L'apparente simplicité du titre n'est en effet qu'une façade et sa richesse peut vite vous submerger. Selon les capacités développées par votre héros, la résolution de quêtes s'en trouve affectée, vous contraignant parfois à des détours inattendus pour développer une capacité pas encore acquise. Et comme vous l'imaginez : cela nécessite une ou plusieurs sous-quêtes, avec pour chacune leur histoire à part entière... Un engrenage général bien huilé, mais à appréhender dans son entièreté.

Les dialogues qui mixent absurde et sérieux avec un certain tempo occupent une place prépondérante dans le titre, avec l'avantage d'être diablement bien écrits, souvent drôles et percutants. En anglais seulement, certes, mais cela n'enlève rien à l'immersion si la barrière de la langue n'est pas un frein pour vous.
Un papier, un crayon, un écran de Switch

L'ambiance

Les descriptions sont toujours un régal d'absurdité.

Ça ne vous aura pas échappé, Shadows Over Loathing présente un style graphique qui interpelle. Des personnages en fil de fer, un jeu totalement traité en noir et blanc, des boutons et encarts dessinés à la main... Si cela peut donner une impression de jeu non abouti, il n'en est rien. Le style est en réalité totalement maîtrisé. Ce qui peut passer pour une faiblesse, un manque de capacité graphique, devient un atout clé de Shadows Over Loathing, un décalage ironique dont le jeu se moque même parfois au sein des dialogues, pour construire une expérience unique. Le basique "c'est moche" de prime abord s'efface rapidement devant un sentiment de fausse simplicité, dévoilant une profondeur assez dingue qui aurait pu passer pour lourde avec un habillage graphique plus fourni. Le bon équilibre, en somme.
Pas de risque de se faire tacler sur le photoréalisme

Pour qui ?

La carte : littéralement un croquis sur une serviette en papier.

Après une sortie remarquée sur PC, le portage Switch permet de toucher un public plus large, ou disons peu habitué à ce genre d'expérience. Shadows Over Loathing fait mieux que certains titres pourtant familiers de l'univers Nintendo... Notamment grâce à l'usage maîtrisé des capacités tactiles de la console. Chose appréciable, car naviguer de menu en menu à la seule force du stick peut appeler une certaine fatigue, résolue donc par le passage au tapotage du doigt.
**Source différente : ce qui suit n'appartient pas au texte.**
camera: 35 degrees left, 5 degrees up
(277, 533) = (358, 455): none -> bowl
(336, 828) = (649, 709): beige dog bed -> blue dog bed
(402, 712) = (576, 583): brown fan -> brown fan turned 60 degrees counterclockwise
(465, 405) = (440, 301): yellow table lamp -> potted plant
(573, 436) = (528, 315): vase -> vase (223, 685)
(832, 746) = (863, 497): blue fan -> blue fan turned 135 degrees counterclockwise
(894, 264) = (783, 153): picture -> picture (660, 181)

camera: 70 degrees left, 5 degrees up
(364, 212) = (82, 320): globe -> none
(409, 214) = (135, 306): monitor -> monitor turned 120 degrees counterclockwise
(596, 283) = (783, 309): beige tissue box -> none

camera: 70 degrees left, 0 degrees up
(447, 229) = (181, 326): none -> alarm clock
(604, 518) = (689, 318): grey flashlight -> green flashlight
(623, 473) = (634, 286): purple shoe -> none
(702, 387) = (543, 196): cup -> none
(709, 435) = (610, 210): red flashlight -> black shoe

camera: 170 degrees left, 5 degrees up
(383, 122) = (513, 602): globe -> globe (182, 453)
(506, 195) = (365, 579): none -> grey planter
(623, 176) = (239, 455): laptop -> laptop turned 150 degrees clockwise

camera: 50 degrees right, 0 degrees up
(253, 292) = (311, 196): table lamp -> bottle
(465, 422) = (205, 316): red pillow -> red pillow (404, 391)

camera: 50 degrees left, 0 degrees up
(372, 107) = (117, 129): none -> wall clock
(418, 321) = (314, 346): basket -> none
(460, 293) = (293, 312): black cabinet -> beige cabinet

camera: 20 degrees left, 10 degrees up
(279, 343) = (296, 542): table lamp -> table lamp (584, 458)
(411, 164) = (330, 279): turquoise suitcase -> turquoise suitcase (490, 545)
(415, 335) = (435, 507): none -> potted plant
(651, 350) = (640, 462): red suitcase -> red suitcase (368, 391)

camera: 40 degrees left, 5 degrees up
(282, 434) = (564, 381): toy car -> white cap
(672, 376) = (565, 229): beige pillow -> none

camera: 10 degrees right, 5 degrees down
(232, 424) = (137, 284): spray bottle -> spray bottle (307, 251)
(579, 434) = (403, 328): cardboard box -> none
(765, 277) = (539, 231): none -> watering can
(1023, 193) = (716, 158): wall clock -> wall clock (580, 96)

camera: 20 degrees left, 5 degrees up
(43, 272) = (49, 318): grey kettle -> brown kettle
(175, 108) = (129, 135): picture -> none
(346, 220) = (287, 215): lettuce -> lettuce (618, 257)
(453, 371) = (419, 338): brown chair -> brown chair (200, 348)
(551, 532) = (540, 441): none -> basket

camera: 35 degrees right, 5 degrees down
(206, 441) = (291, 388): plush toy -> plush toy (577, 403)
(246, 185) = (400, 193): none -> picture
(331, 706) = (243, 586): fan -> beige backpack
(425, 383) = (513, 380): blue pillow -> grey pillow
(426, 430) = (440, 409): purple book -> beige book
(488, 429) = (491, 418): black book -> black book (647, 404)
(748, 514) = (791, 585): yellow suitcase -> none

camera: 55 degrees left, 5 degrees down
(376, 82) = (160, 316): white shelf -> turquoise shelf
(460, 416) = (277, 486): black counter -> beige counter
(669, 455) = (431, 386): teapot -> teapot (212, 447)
Au-delà de cette considération aussi pratique qu'appréciable, rendant le titre plus accessible, c'est principalement le genre RPG qu'il vous faudra questionner. Êtes-vous prêt à plonger dans une aventure qui représente un bon paquet de temps pour couvrir l'ensemble des chapitres ? Son approche sans fioritures, presque dans le plus simple appareil, est peut-être la bonne occasion pour tester ce type de jeu sans subir un classique environnement heroic fantasy.

De quoi se laisser tenter par l'aventure
Les Plus
  • Le style visuellement simple et direct
  • L'humour
  • La montée en puissance grâce à l'intro
  • La richesse et la profondeur du titre
  • Un vrai RPG papier mais sur Switch
Les Moins
  • Pas de traduction FR à date
  • Il faut parfois beaucoup tourner pour trouver l'objectif d'une sous-quête
Résultat

Si vous avez raté la sortie PC de Shadows Over Loathing et le découvrez sur Switch, non vous ne rêvez pas : le titre est un ovni visuel assumé, réduisant l'environnement RPG aux éléments les plus basiques d'un crayonné sur une nappe de papier. Et au fond, c'est l'idée. Revenir à l'essence même du genre, sans apparat graphique, faisant écho à nos vaines tentatives étant enfant de concevoir nos propres jeux durant un été. Shadows Over Loathing se révèle d'une profondeur surprenante, d'un rythme soutenu et d'un humour particulièrement corsé, autorisant les nostalgiques à renouer avec la simplicité des mécaniques RPG et laissant aux novices du genre une chance de se faire la main.